19:45 24-06-2026
Shell Triple 10 Challenge: um VE compacto que aposta no arrefecimento, não na bateria
O conceito da Shell carrega dos 10 aos 80% em menos de 10 minutos numa estação de 175 kW, pesa cerca de 1.000 kg e aposta no arrefecimento por imersão em vez de uma bateria maior.
A Shell demonstrou que um pequeno carro elétrico pode ser melhorado de outra forma que não apenas aumentando a bateria. O conceito Triple 10 Challenge assenta noutra ideia: carregar mais depressa, consumir menos energia e baixar a pegada de carbono sem transformar um VE urbano num mini-SUV pesado.
O nome Triple 10 descreve quase à letra os objetivos do projeto: carregamento dos 10 aos 80% em menos de 10 minutos, eficiência mínima de 10 km/kWh e pegada de carbono de ciclo de vida inferior a 10 toneladas de CO2 equivalente. Para comparação, muitos VE compactos no uso real andam mais perto dos 5–7 km/kWh, e aumentar a bateria foi durante muito tempo a forma mais simples — raramente a mais barata — de ganhar autonomia.
O sentido principal do conceito é sair da habitual corrida pela capacidade. Uma bateria maior dá mais quilómetros por carga, mas também sobe o preço, aumenta a massa, acelera o desgaste dos pneus e acrescenta CO2 ainda antes do primeiro quilómetro. A Shell propõe procurar o ganho noutro lugar: gestão térmica, aerodinâmica, redução de peso, pneus, fluidos da transmissão e eficiência energética global.
A tecnologia-chave do projeto é o arrefecimento por imersão da bateria. As células ficam mergulhadas num fluido dielétrico que dissipa o calor de forma mais uniforme durante o carregamento rápido e sob carga elevada. Graças a isso, o conceito completa o carregamento dos 10 aos 80% em 9 minutos e 54 segundos numa estação padrão de 175 kW, e não nos raros carregadores ultrarrápidos acima dos 300 kW. A integração foi feita pelas empresas britânicas de engenharia RML (pack de baterias) e Empel Systems (motor elétrico e eletrónica de potência).
Não é um anúncio de um modelo de série da Shell: os responsáveis pela empresa dizem claramente que o conceito não chegará à produção. O Triple 10 Challenge é mais um laboratório sobre rodas com o qual a Shell pretende mostrar a fabricantes e fornecedores como reduzir a bateria mantendo uma autonomia aceitável e, ao mesmo tempo, baixar o peso, o preço e a pegada de carbono. O veículo é descrito como um B-SUV compacto de cerca de 1.000 kg, com elementos em compósitos leves, incluindo fibra de carbono na carroçaria e nas jantes.
Para quem compra VE pequenos, esta lógica conta. O medo de uma bateria pequena continua a ser uma das principais barreiras: receia-se que a autonomia não chegue no inverno, em autoestrada, com o ar condicionado ligado ou em condução mais animada. Se o carro consome pouco e carrega rapidamente, a dependência de uma bateria enorme dilui-se.
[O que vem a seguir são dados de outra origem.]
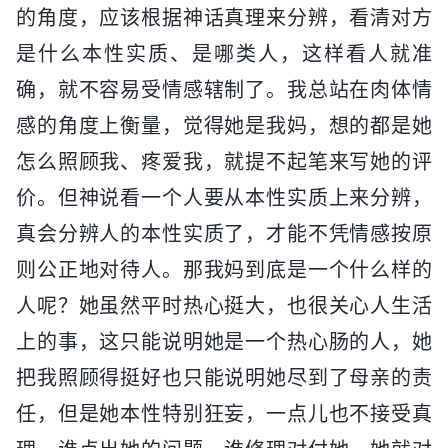
的角度，应该根据神话真理来分辨，看清对方
是什么本性实质、是哪类人，这样看人就准
确，就不容易受情感辖制了。我总站在肉体情
感的角度上衡量，觉得她是我妈，想的都是她
怎么照顾我、疼爱我，就提不起笔来写她的评
价。但神说看一个人要从本性实质上来分辨，
真会分辨人的本性实质了，才能不凭情感按原
则公正地对待人。那我妈到底是一个什么样的
人呢？她虽然平时热心挺大，也很关心人生活
上的事，这只能说明她是一个热心肠的人，她
把我照顾得挺好也只能说明她尽到了母亲的责
任，但是她本性特别狂妄，一点儿也不接受真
O mercado europeu já está próximo desta ideia. Renault Twingo E-Tech, Citroen e-C3, Fiat 500e, o futuro Volkswagen ID. Polo, bem como os modelos compactos da Leapmotor e da BYD, vão competir não só na autonomia, mas também no preço, no peso, na velocidade de carregamento e no custo por quilómetro. Neste segmento, 100–150 kg extra de bateria podem pesar mais do que parece: refletem-se no preço, nos pneus, nos travões, na suspensão e no impacto ambiental final.
O ponto fraco é evidente: os objetivos de laboratório raramente transitam para a produção em série sem cedências. Num carro real entram em jogo a segurança, a garantia, a durabilidade da bateria, o uso no inverno, o ar condicionado, as velocidades de autoestrada e um preço sustentável. Além disso, o carregamento rápido depende não só do carro, mas também da estação, da temperatura da bateria, dos limites de software e do estado das células.
A grande conclusão do Triple 10 Challenge não é que a Shell vá lançar amanhã o seu próprio carro elétrico. O essencial é outro: o VE acessível do futuro pode ganhar não por levar uma bateria maior, mas simplesmente por precisar de menos energia. Para um carro de cidade, este argumento pode pesar mais do que mais uma corrida por quilómetros no papel.